In arguing that plaintiffs' abuse of process claim should be dismissed, Gordon also contends that the law requires a person to incur a direct deprivation of property to sustain the claim. The opinion he cites for his position, Denenberg v. Am. Family Corp. of Columbus, Ga, 566 F. Supp. 1242, 1249 (E.D.Pa. 1983), has been superceded by an opinion of the Pennsylvania Supreme Court holding that seizure or deprivation of property is not an indispensable element of the tort of abuse of process. McGee v. Feege, 517 Pa. 247, 535 A.2d 1020, 1026 (1987).

 
E. The Section 1983 Claim

Defendant, in his motion to dismiss, appears to be claiming absolute immunity because he was acting in his official capacity pursuant to an order issued by a district *482 justice. He cites Meyer v. Curran, 397 F. Supp. 512, 519 (E.D.Pa.1975), in which this court held that a private individual who was deemed to have acted under the direction of a state official who was clothed with absolute immunity enjoyed the immunity of that state official.[3] Defendant also cites Winterhalter v. Three Rivers Motors Co., 312 F. Supp. 962, 963 (W.D.Pa.1970), in which the court held that police constables who served a warrant issued to them by a magistrate, acted "as an arm of the judicial power and are ... immune from suit under the Civil Rights Act." However, in those cases, there was no allegation that the defendant had failed to carry out his duties faithfully and as the official intended. The question in this case is whether judicial immunity attaches to a constable who, acting as the arm of the court in carrying out an order of execution, allegedly altered that order so as to thwart the intention of the district justice and pervert the judicial process. Defendant has cited no authority holding or even suggesting that a constable acting in this manner is immune from suit under section 1983, and I know of none.[4]
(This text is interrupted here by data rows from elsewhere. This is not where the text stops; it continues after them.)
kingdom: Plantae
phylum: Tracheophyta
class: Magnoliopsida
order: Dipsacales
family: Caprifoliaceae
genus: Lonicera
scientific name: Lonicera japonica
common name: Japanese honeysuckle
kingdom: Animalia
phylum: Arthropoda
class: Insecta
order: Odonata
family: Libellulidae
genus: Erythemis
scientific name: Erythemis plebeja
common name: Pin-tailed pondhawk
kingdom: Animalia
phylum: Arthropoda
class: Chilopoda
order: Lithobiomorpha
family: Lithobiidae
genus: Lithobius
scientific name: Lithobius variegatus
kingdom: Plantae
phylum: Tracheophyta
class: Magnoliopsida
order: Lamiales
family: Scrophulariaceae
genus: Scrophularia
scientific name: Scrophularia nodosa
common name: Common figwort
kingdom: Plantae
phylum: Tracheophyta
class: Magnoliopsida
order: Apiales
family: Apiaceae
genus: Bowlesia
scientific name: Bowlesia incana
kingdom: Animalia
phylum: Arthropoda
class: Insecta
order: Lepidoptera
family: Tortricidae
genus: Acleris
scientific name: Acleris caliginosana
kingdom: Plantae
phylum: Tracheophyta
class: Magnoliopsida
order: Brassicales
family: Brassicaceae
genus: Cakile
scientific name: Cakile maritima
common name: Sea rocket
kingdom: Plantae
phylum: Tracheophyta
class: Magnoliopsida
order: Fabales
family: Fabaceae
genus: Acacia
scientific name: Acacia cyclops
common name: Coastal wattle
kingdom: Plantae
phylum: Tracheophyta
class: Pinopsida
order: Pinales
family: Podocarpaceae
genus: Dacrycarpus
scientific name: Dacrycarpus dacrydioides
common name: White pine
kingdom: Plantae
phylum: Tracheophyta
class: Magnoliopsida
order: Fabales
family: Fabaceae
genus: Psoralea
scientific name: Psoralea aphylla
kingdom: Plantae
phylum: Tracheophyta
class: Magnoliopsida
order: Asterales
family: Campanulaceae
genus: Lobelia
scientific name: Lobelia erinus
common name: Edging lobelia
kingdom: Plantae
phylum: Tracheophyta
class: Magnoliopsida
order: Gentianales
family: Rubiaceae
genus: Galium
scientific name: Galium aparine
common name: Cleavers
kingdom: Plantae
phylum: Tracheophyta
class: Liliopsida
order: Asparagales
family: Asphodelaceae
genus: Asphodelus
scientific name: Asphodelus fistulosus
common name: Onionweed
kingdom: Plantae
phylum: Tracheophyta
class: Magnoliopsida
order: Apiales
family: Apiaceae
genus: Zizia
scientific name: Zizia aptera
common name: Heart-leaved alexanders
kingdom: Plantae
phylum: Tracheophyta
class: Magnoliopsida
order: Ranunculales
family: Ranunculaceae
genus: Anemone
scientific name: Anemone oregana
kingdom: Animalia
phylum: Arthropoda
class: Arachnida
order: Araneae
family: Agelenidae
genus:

Finally, the defendant has moved to dismiss the complaint on the ground that the statute of limitations has expired. He does not mention the issue in his memorandum of law, however, and complaint does not contain the information which would allow the relevant calculations to be made.

 
CONCLUSION

As indicated in the foregoing, I will grant defendant's motion in part and deny it in part, and will dismiss a portion of the complaint with leave to amend.

NOTES

[1] Several months after the Third Circuit decision in Wisniewski, the Pennsylvania Supreme Court used section 46 of the Restatement (Second) of Torts in deciding that the plaintiff had not met with its requirements. It stated that it had "never had occasion to specifically adopt section 46," and it "left to another day the question of the viability of section 46 in Pennsylvania." Kazatsky v. King David Memorial Park, 515 Pa. 183, 527 A.2d 988, 988-89 (1987).

[2] Plaintiffs are apparently unaware that misuse of process has been codified in Pennsylvania, 42 Pa.C.S.A. § 8351-54, and that, in any case, it is not applicable to the facts they allege. It refers to the wrongful initiation of process, not its perversion after it was properly issued, as does abuse of process. See McGee v. Feege, 517 Pa. 247, 535 A.2d 1020 (1987).

[3] Meyer v. Curran may no longer be good law. In Boileau v. Bethlehem Steel Corp., 730 F.2d 929, 937 (3d Cir.1984), cert. denied, 469 U.S. 871, 105 S. Ct. 221, 83 L. Ed. 2d 150 (1984), the United States Court of Appeals for the Third Circuit stated that the Supreme Court had by implication rejected the reasoning of Meyer in Dennis v. Sparks 449 U.S. 24, 29-31, 101 S. Ct. 183, 187-88, 66 L. Ed. 2d 185 (1980).

[4] Defendant may have intended to claim qualified immunity in addition to absolute immunity, but he failed to argue it.